Kay came to the office for an opinion.
Over the past 8 months, she'd received a stent to the left anterior descending coronary artery and, during a separate procedure, a stent to the left subclavian artery.
"My cardiologist was very capable doing procedures. But when I asked, 'What do I do now?' he barely said a word and handed me a presciption for Crestor."
This kind of incredible neglect is the norm: Write a prescription for statin drug, delegate dietary advice to the hospital dietitian who advocates a heart disease-causing low-fat diet, followed by hospital discharge. You are expected to report any recurrent symptoms (which are inevitable), at which point you might "qualify" for another procedure.
It would be malpractice if it were not the prevailing standard in the community. Yes, the prevailing standard is neglect--neglect to identify, quantify, and correct all the identifiable causes of heart disease; neglect to discuss the nutritional methods that actually correct the abnormal patterns that cause heart disease; neglect to discuss nutritional supplements or medications beyond statins that further reduce heart disease risk and "need" for more procedures. In other words, the prevailing community standard is to stent, bypass, prescribe statin. It is not to understand why the disease occurred in the first place, correct the causes and minimize or eliminate any future danger or need for procedures.

Data:

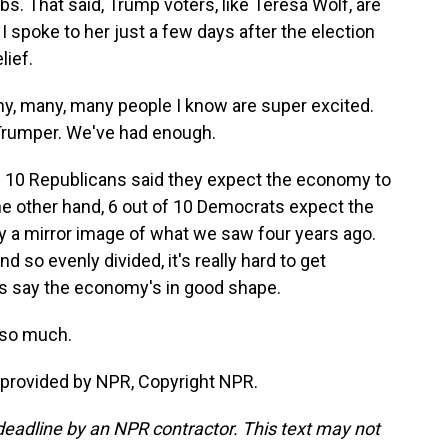
s. That said, Trump voters, like Teresa Wolf, are
 I spoke to her just a few days after the election
lief.
ny, many, many people I know are super excited.
a Trumper. We've had enough.
n 10 Republicans said they expect the economy to
the other hand, 6 out of 10 Democrats expect the
y a mirror image of what we saw four years ago.
d so evenly divided, it's really hard to get
s say the economy's in good shape.
 so much.
provided by NPR, Copyright NPR.
deadline by an NPR contractor. This text may not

Prompt:
Go on with the text about Kay's heart stents and the lack of follow-up care, starting after its last sentence. The material above stands apart from the text.

Expected answer:
I see consultation after consultation involving stories just like Kay's. People are frightened and they sense intuitively that nobody raised the question of why they have a potentially fatal disease.
Don't allow yourself to fall victim to this incredibly neglectful mode of practice, the one that has enriched hospitals, the drug industry, many cardiologists, but does little to address the actual disease.